TASK MATERIAL:
=== Begin Enclosure ===

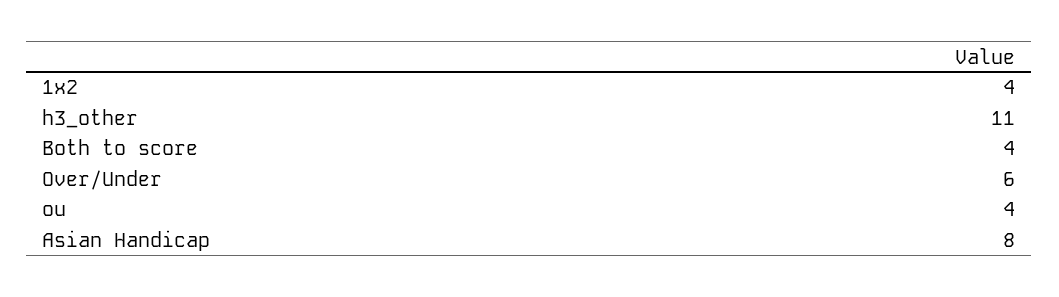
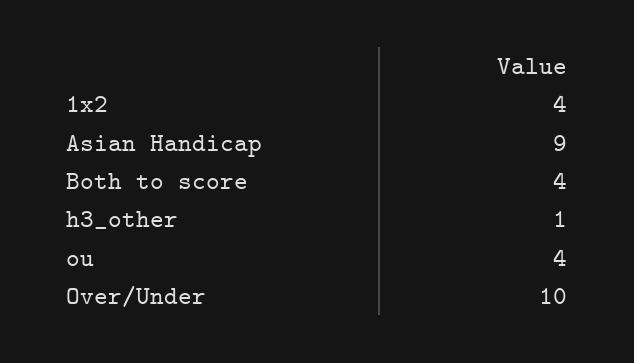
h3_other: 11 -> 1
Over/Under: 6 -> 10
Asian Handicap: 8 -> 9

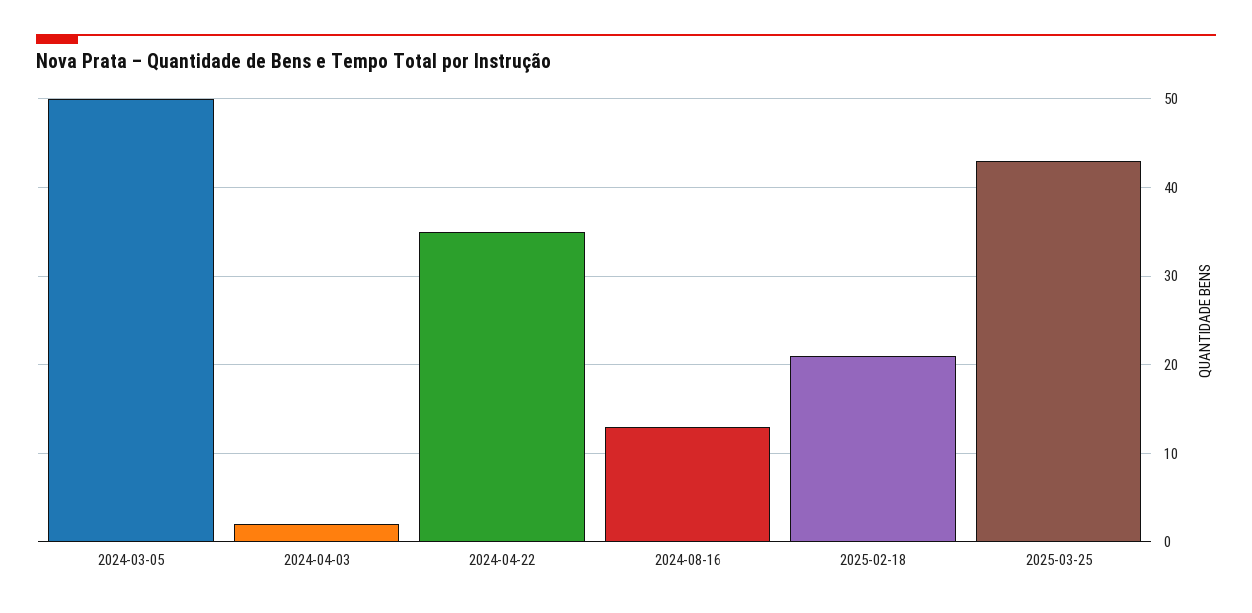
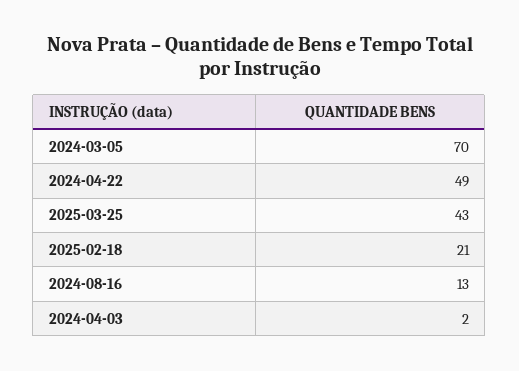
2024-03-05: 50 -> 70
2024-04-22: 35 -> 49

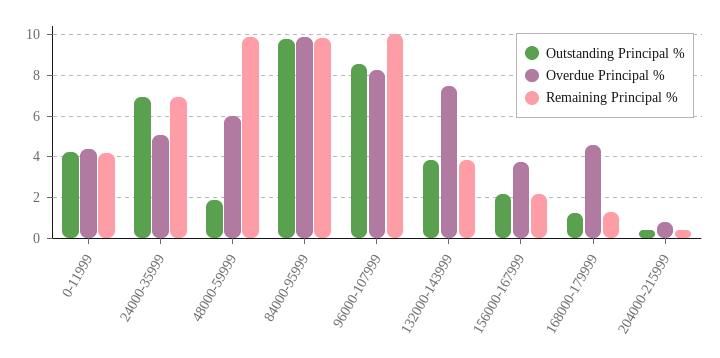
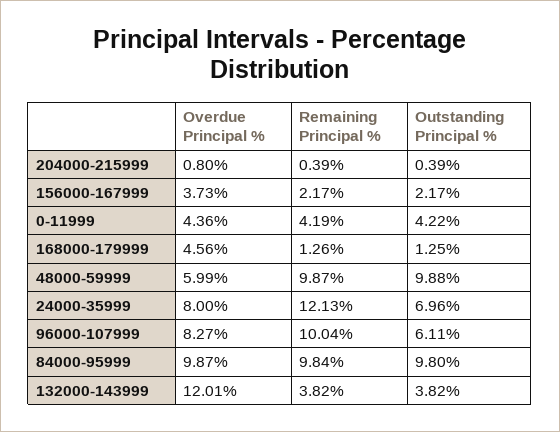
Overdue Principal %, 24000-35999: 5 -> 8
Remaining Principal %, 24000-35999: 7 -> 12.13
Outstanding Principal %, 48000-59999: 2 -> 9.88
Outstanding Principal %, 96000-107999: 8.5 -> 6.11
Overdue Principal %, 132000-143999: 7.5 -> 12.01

=== End Enclosure ===

WORK ITEM: Every line in the records above with the string "Principal" in it should be shown.

PROBLEM SOLUTION:
Overdue Principal %, 24000-35999: 5 -> 8
Remaining Principal %, 24000-35999: 7 -> 12.13
Outstanding Principal %, 48000-59999: 2 -> 9.88
Outstanding Principal %, 96000-107999: 8.5 -> 6.11
Overdue Principal %, 132000-143999: 7.5 -> 12.01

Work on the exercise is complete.